Summary: The user reports inconsistent behavior with case-insensitive file imports in Dart. Renaming a file from settings.dart to Settings.dart without updating all import statements resulted in unexpected runtime issues due to multiple instances of the file being loaded into memory, leading to inconsistent behavior with static fields.

lrhn commented 1 month ago

This is working as designed.

The Dart language is platform agnostic and identifies libraries by URI. URIs are case sensitive.

If imports exist for both import "Settings.dart"; and import "settings.dart", which end up being the same file in the (case-insensitive) file system, those will be different Dart libraries, which means they introduce different classes with the same name, that are not assignable to each other, and different instances of static variables.

The reason the compiler doesn't just say "those two files are obviously the same library" is that it's not always obvious. Some file systems are case sensitive, and two URIs that differ only in case may refer to different Dart files.

The compiler would have to know whether the file system is case sensitive, which can differ per directory on some platforms.

The only way to win is not to play. The compiler considers the URI the source of truth for library identity, and the file system as the source of truth for file content. That means that when you are on Windows or MacOS, with default case-insensitive file systems, your file system may allow import "settings.dart"; to read a file named Settings.dart, because the file system says that that is the content of the file settings.dart too. And if you try to compile the same code on a Unix system, or a Windows or MacOS system with a case-sensitive file system, it would fail to find a settings.dart file.

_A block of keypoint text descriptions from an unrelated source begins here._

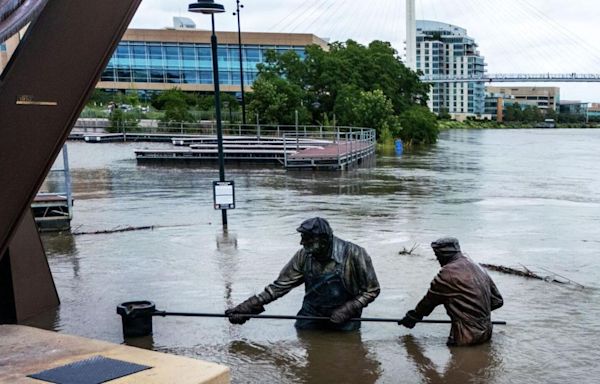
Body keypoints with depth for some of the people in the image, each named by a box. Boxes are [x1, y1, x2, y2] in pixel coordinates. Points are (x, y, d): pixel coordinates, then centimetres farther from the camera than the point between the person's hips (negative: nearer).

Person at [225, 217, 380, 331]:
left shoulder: (353, 254, -22)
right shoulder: (304, 256, -11)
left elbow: (372, 290, -12)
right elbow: (280, 285, -7)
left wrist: (348, 309, -22)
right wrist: (248, 307, -12)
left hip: (344, 322, -3)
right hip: (312, 315, 3)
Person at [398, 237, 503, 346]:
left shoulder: (448, 273, -12)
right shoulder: (478, 268, 12)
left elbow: (429, 300, 0)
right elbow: (497, 301, 16)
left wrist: (412, 317, 15)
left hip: (468, 336, -8)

It is something that it might be reasonable to have a warning for. Generally, your Dart files should just be all lower-case ASCII, and the import URIs should match. That works everywhere. You can do other things, but then you can't assume that the program will compile on all platforms. Definitely do not have two entries in the same directory that differ only in case.

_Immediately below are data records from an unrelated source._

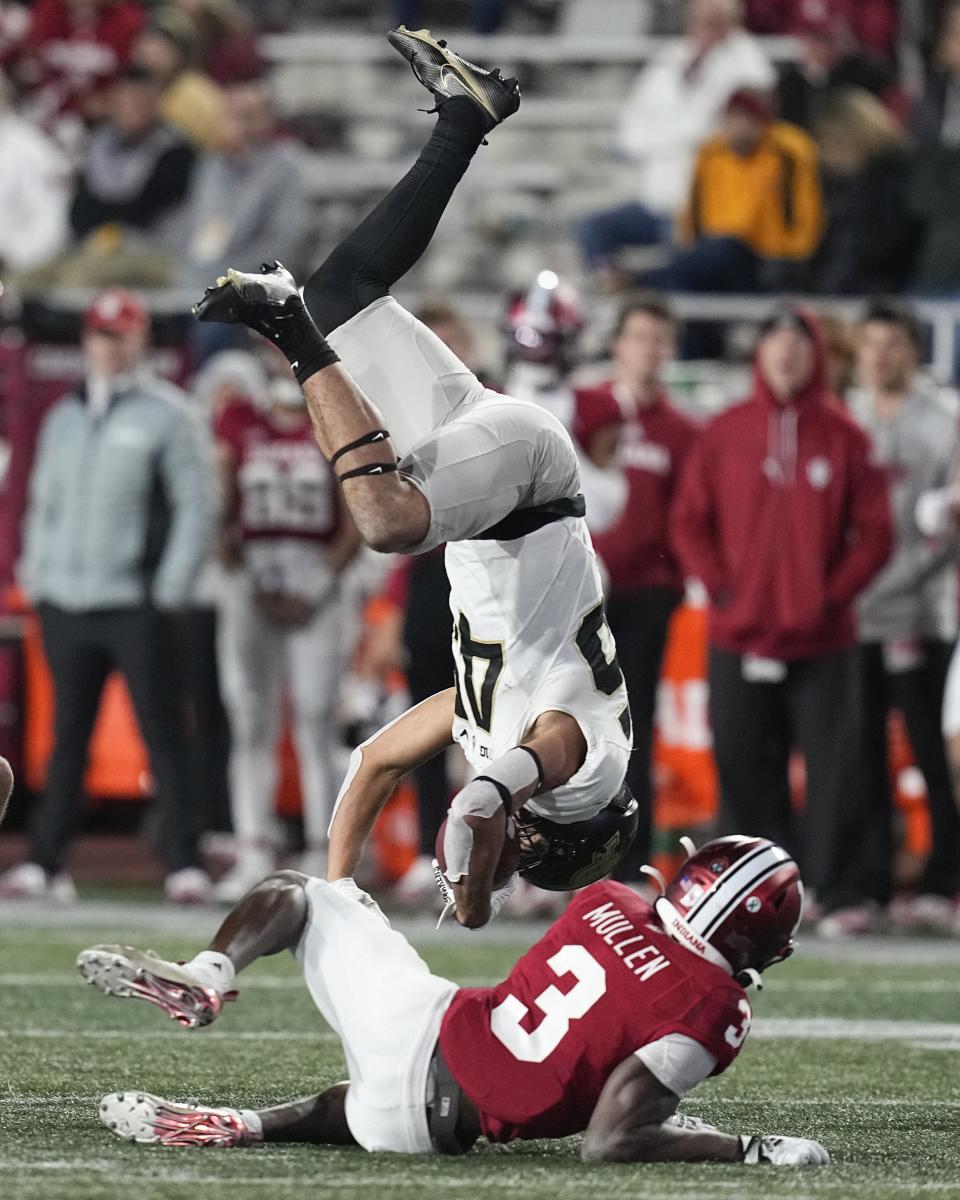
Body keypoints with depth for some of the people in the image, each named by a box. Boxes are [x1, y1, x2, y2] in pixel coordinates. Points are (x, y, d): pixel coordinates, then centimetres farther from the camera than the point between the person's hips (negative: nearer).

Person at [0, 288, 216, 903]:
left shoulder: (167, 414, 0)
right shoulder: (64, 418, 17)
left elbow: (197, 506, -4)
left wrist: (170, 591, -11)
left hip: (136, 605, -5)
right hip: (66, 606, 5)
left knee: (163, 733, -6)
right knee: (68, 737, 8)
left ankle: (184, 862, -5)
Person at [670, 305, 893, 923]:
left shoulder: (844, 436, 3)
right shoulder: (725, 432, 7)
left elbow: (875, 534, 3)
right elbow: (690, 519, 8)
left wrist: (833, 594, -9)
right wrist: (720, 587, -5)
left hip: (823, 642, -1)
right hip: (739, 639, 1)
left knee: (834, 772, -4)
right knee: (745, 772, 2)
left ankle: (831, 887, 1)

sebthom commented 1 month ago

@lrhn It seems Dart is taking a bit of a shortcut here. Even if the file system is case-insensitive, Dart could leverage methods like realpath or similar approaches to verify the actual case of the file on the file system and issue a compiler warning if there’s a mismatch or treat two imports with different casings to the same file as the same import.

Dart emphasizes static compilation, type- and null safety, yet this issue introduces a significant new class of bugs that are virtually non-existent in comparable static programming languages.

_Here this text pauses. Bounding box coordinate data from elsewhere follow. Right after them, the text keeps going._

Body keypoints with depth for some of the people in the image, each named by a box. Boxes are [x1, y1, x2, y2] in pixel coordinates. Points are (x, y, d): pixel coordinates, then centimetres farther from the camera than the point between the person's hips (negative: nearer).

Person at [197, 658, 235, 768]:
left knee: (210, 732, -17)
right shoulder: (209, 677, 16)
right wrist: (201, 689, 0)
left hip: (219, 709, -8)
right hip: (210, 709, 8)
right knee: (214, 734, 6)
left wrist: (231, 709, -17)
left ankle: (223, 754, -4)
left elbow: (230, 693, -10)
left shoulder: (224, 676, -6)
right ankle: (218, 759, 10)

Furthermore, where is this behavior documented? There’s nothing about this peculiar behavior at dart.dev/language/libraries, nor any mention that imports should only use lowercase.

lrhn commented 1 month ago

There are things that can be done to detect problems. Dart probably should do some of those. It doesn't have to be perfect, as long as it catches the low-hanging fruits. (Two different non-empty libraries contaning the exact same content, that's probably a mistake worth checking. If they differ only in the case of their path, it's very likely a mistake.)

I'll reopen and make this a suggestion for the analyzer, which is the tool most likely to show warnings not required by the language.

Trying to correct for problems is worse, because a mistake can mean compiling the wrong code. Worst case, it succeeds.

The "use lower-case" suggestion is from the style guide.

sebthom commented 1 month ago

@lrhn Thanks for reconsideration. Is it worth opening an issue to enhance the documentation at dart.dev/language/libraries to include some information about the effects of case-insensitive imports?